Read Together: Roll, Slope, Slide: A Book About Ramps #2

  • move
  • nonfiction
  • ramp

MA Standards:

Reading for Informational Text/RI.P.MA.1: With prompting and support, ask and answer questions about an informational text read aloud.
Reading for Informational Text/RI.P.MA.: With prompting and support, “read” illustrations in an informational picture book by describing facts learned from the pictures (e.g., how a seed grows into a plant).
Reading for Informational Text/RI.P.MA.7: With prompting and support, describe important details from an illustration or photograph.
Reading for Informational Text/RI.P.MA.10: Listen actively as an individual and as a member of a group to a variety of age-appropriate informational texts read aloud.

Head Start Outcomes:

Literacy Knowledge/Book Appreciation and Knowledge: Asks and answers questions and makes comments about print materials.

PreK Learning Guidelines:

English Language Arts/Reading and Literature 6: Listen to a wide variety of age appropriate literature read aloud.
English Language Arts/Reading and Literature 10: Engage actively in read-aloud activities by asking questions, offering ideas, predicting or retelling important parts of a story or informational book.
English Language Arts/Reading and Literature 13: Relate themes and information in books to personal experiences.

Read Together: Roll, Slope, Slide: A Book About Ramps #2

© Commonwealth of Massachusetts, Department of Early Education and Care (Jennifer Waddell photographer). All rights reserved.

STEM Key Concepts: A ramp, or inclined plane, is a surface with one end higher than the other; Identify tools and simple machines used for a specific purpose, e.g., ramp, wheel, pulley, lever

ELA Focus Skills: Concepts of Print, Comprehension, Parts of a Book, Speaking and Listening, Vocabulary

Before You Read
Show children the cover of Roll, Slope, Slide: A Book About Ramps by Michael Dahl.
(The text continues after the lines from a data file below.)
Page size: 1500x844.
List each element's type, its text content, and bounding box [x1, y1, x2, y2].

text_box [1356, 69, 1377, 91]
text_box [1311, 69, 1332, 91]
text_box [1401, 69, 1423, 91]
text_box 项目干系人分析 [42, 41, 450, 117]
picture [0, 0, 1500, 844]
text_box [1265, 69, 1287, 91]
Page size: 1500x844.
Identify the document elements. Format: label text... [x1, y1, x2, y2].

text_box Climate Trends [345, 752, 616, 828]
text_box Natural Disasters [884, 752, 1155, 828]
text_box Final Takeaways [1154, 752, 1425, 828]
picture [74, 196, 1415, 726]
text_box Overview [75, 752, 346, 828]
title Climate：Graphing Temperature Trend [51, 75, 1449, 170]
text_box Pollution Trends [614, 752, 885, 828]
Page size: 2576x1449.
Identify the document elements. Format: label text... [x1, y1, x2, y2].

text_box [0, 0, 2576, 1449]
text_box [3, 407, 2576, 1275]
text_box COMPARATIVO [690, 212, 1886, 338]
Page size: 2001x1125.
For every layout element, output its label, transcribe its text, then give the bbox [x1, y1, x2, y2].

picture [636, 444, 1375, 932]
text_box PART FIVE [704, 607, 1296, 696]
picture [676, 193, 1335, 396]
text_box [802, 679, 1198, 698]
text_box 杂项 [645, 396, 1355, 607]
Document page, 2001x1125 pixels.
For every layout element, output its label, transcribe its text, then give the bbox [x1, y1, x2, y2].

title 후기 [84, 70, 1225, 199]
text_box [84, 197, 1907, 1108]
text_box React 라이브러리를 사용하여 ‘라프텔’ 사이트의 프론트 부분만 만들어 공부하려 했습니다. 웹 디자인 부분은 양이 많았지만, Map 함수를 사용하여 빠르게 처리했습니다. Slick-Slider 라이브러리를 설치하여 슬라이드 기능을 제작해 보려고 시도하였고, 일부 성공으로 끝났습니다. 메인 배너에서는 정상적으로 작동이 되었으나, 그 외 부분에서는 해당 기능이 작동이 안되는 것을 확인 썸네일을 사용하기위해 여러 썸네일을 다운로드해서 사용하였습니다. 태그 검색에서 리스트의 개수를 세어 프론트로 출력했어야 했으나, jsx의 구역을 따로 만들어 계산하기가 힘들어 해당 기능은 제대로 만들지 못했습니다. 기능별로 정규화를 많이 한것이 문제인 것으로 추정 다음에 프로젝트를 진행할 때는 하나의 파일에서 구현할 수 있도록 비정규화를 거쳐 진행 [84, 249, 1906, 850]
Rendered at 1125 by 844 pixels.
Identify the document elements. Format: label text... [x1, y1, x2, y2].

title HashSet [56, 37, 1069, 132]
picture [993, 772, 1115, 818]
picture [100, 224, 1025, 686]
Have them locate the title and the names of the author and illustrator. Read the words aloud, tracking the words as you do.

Have children point to the ramps on the cover and give children a listening focus by asking them to think about how ramps make it easier to do some things. Ask,

  • How do you think the ramp makes it easier for the boy riding his skateboard? 

As You Read
Carry out a picture walk of the book as you ask questions such as,

  • Page 4: How do you think a ramp makes it easier to move heavy furniture into a building? (don’t have to climb stairs; can push instead of carry)
  • Page 9: How does the ramp make it easier to move the luggage? Help children conclude that it would take the man longer to carry each piece of luggage up the steps and onto the plane.
  • Pages 12–13: Point out that the girl can go in and out of the building on her own because of the ramp.
  • Page 21: Help children make a text-to-text connection by having them recall the story Roller Coaster. Point out that the operator is putting on a brake. Ask children if they recall what job the brake did on the roller coaster cars. 

After You Read
Ask children to share any ramps they have seen inside or outside their school. Ask, How did the ramp help make something easier to do?

Ask children if they have seen any of the ramps shown in the book. Ask, Do you know what the ramp is used for? How do you know? 

Adaptation: Each time you read the story, focus on teaching young children one or two new words.

Take It Further: For groups with children showing an interest in learning more, have them carry out the activity on page 22.

English Language Learners: Invite children to make connections between the pictures and their own lives. For example, point to the illustration on pages 6–7 and say, These children like to skateboard outdoors. What do you like to do outdoors?